## WRITTEN TASK
Edit the entries below by changing "useful description" to "helpful description" everywhere it occurs, and keep every other part of them the same.

━━ EXERCISE MATERIALS ━━

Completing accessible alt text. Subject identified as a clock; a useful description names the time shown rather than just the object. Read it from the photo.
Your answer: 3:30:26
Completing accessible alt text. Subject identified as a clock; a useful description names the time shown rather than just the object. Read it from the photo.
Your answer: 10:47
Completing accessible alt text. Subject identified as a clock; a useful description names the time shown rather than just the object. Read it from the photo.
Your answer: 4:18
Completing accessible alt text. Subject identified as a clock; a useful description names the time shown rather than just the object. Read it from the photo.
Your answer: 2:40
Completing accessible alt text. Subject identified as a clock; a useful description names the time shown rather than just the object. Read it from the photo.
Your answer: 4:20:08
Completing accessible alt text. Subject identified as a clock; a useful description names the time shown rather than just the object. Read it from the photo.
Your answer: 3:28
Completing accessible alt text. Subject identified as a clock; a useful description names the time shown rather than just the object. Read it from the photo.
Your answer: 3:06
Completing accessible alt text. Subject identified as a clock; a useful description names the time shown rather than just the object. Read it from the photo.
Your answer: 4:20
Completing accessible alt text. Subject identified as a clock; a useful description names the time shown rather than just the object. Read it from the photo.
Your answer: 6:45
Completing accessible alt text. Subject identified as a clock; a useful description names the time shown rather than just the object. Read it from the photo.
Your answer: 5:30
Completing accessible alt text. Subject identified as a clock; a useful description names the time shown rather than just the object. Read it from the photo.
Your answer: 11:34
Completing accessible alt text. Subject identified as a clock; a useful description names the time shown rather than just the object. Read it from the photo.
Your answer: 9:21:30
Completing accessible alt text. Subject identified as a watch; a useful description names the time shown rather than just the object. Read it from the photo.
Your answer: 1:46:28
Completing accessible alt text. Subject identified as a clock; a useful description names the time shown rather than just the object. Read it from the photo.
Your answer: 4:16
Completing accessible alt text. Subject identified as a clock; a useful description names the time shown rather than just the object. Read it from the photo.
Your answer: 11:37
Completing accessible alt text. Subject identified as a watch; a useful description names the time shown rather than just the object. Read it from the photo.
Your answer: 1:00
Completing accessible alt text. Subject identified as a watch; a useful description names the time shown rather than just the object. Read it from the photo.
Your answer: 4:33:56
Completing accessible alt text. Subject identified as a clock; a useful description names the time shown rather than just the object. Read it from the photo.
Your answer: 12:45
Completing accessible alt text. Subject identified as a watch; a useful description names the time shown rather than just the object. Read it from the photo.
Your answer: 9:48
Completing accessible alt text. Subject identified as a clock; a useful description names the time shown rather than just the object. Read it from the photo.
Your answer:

━━━

## SOLUTION
Completing accessible alt text. Subject identified as a clock; a helpful description names the time shown rather than just the object. Read it from the photo.
Your answer: 3:30:26
Completing accessible alt text. Subject identified as a clock; a helpful description names the time shown rather than just the object. Read it from the photo.
Your answer: 10:47
Completing accessible alt text. Subject identified as a clock; a helpful description names the time shown rather than just the object. Read it from the photo.
Your answer: 4:18
Completing accessible alt text. Subject identified as a clock; a helpful description names the time shown rather than just the object. Read it from the photo.
Your answer: 2:40
Completing accessible alt text. Subject identified as a clock; a helpful description names the time shown rather than just the object. Read it from the photo.
Your answer: 4:20:08
Completing accessible alt text. Subject identified as a clock; a helpful description names the time shown rather than just the object. Read it from the photo.
Your answer: 3:28
Completing accessible alt text. Subject identified as a clock; a helpful description names the time shown rather than just the object. Read it from the photo.
Your answer: 3:06
Completing accessible alt text. Subject identified as a clock; a helpful description names the time shown rather than just the object. Read it from the photo.
Your answer: 4:20
Completing accessible alt text. Subject identified as a clock; a helpful description names the time shown rather than just the object. Read it from the photo.
Your answer: 6:45
Completing accessible alt text. Subject identified as a clock; a helpful description names the time shown rather than just the object. Read it from the photo.
Your answer: 5:30
Completing accessible alt text. Subject identified as a clock; a helpful description names the time shown rather than just the object. Read it from the photo.
Your answer: 11:34
Completing accessible alt text. Subject identified as a clock; a helpful description names the time shown rather than just the object. Read it from the photo.
Your answer: 9:21:30
Completing accessible alt text. Subject identified as a watch; a helpful description names the time shown rather than just the object. Read it from the photo.
Your answer: 1:46:28
Completing accessible alt text. Subject identified as a clock; a helpful description names the time shown rather than just the object. Read it from the photo.
Your answer: 4:16
Completing accessible alt text. Subject identified as a clock; a helpful description names the time shown rather than just the object. Read it from the photo.
Your answer: 11:37
Completing accessible alt text. Subject identified as a watch; a helpful description names the time shown rather than just the object. Read it from the photo.
Your answer: 1:00
Completing accessible alt text. Subject identified as a watch; a helpful description names the time shown rather than just the object. Read it from the photo.
Your answer: 4:33:56
Completing accessible alt text. Subject identified as a clock; a helpful description names the time shown rather than just the object. Read it from the photo.
Your answer: 12:45
Completing accessible alt text. Subject identified as a watch; a helpful description names the time shown rather than just the object. Read it from the photo.
Your answer: 9:48
Completing accessible alt text. Subject identified as a clock; a helpful description names the time shown rather than just the object. Read it from the photo.
Your answer:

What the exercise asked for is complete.